On the surface the Polynesian Cultural Center may seem like one of the more “touristy” things to do on Oahu, up there with Pearl Harbor and shopping shuttles to Waikele Premium Outlets. This is compounded by misappropriation concerns given that it’s owned by the mormon church, which has had a complicated relationship with Hawaiian culture since the late 1800’s when their missionaries landed with a thud on the Polynesian way of life. Seems ironic that a culture that the church once deemed to be steeped in paganism now pays to keep the lights on at BYU via PCC ticket sales.
But we digress. That’s a whole other story that you can read about in Michener’s HAWAII.
And as much as we may hate to admit it, what you’ll find today at the Polynesian Cultural Center is a truly engaging experience. It’s also the only thing to do in the township of Laie (aside from jumping off of Laie Point) where alcohol is banned.

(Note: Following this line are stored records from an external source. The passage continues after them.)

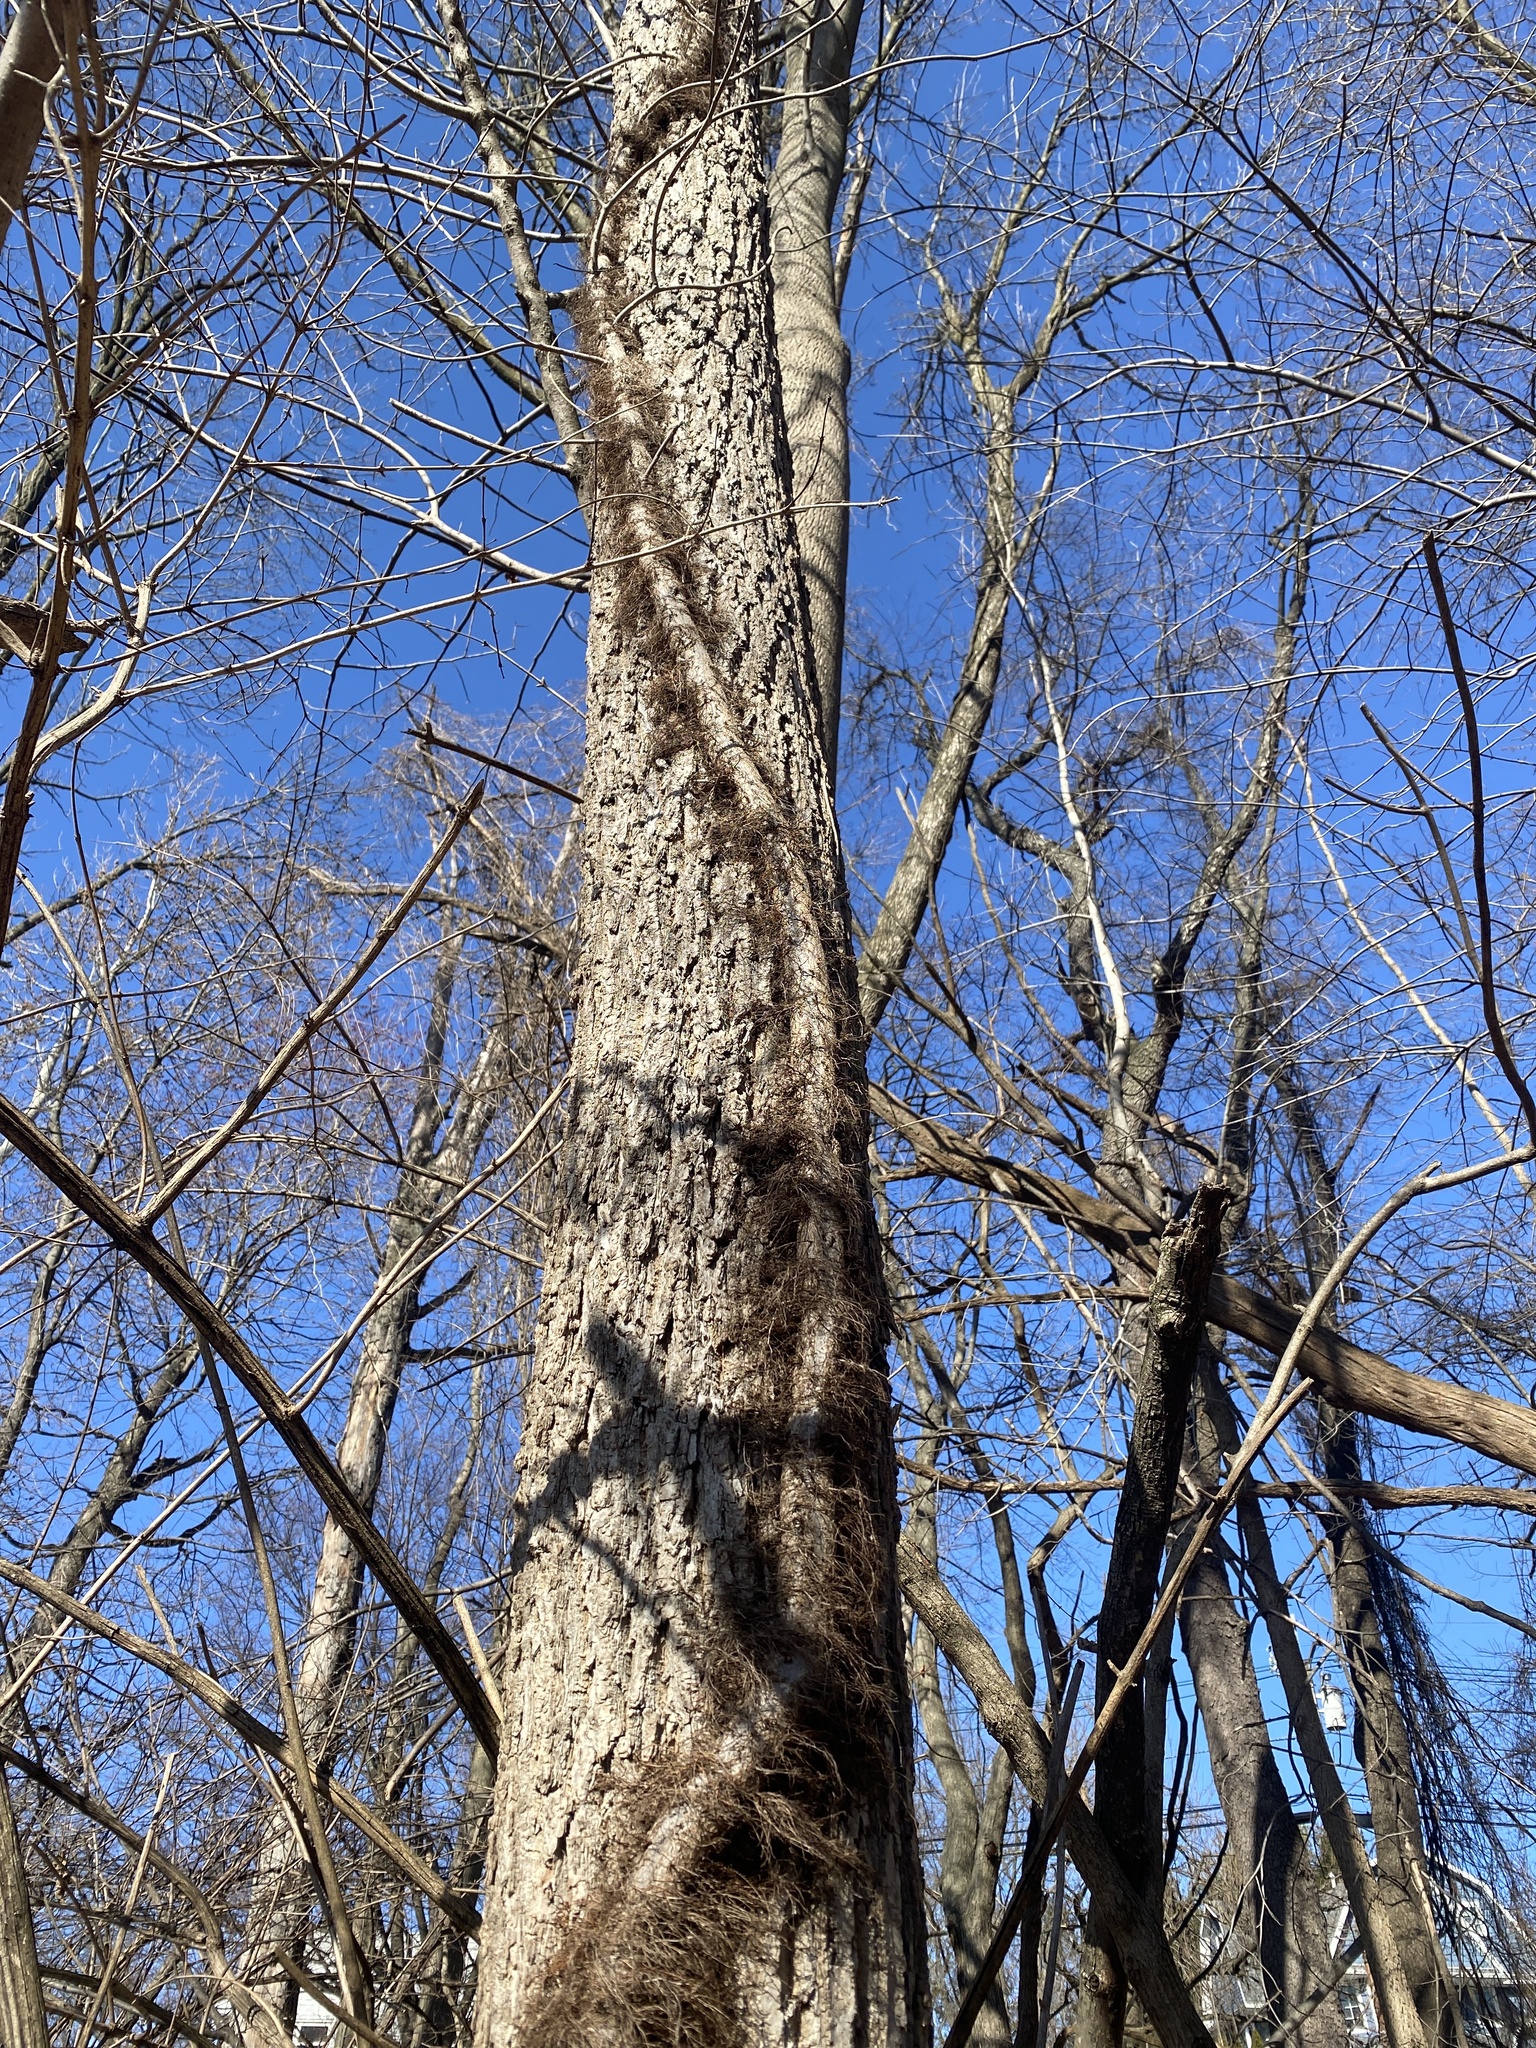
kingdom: Plantae
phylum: Tracheophyta
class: Magnoliopsida
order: Sapindales
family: Anacardiaceae
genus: Toxicodendron
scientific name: Toxicodendron radicans
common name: Poison ivy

PCC invites guests to experience thousands of years worth of Polynesian culture from six different island nations, including Aotearoa, Fiji, Samoa, Tahiti, Tonga, and of course Hawaii. Each island nation is represented via a village which guests can visit on foot and by guided raft, and at each village you’ll find exhibits and performances that will have your ohana deeply entertained. There is also great food (sans alcohol) and if you can afford it one of the better luaus on the island. The Hukilau Marketplace also offers some great shopping, be you on the hunt for souvenirs or authentic artisan works.
No matter how you feel about “theme park” attractions we suggest that you give the Polynesian Cultural Center a chance. We have, and have been pleasantly surprised. We’ve been back a few times and we always take away something new with each visit.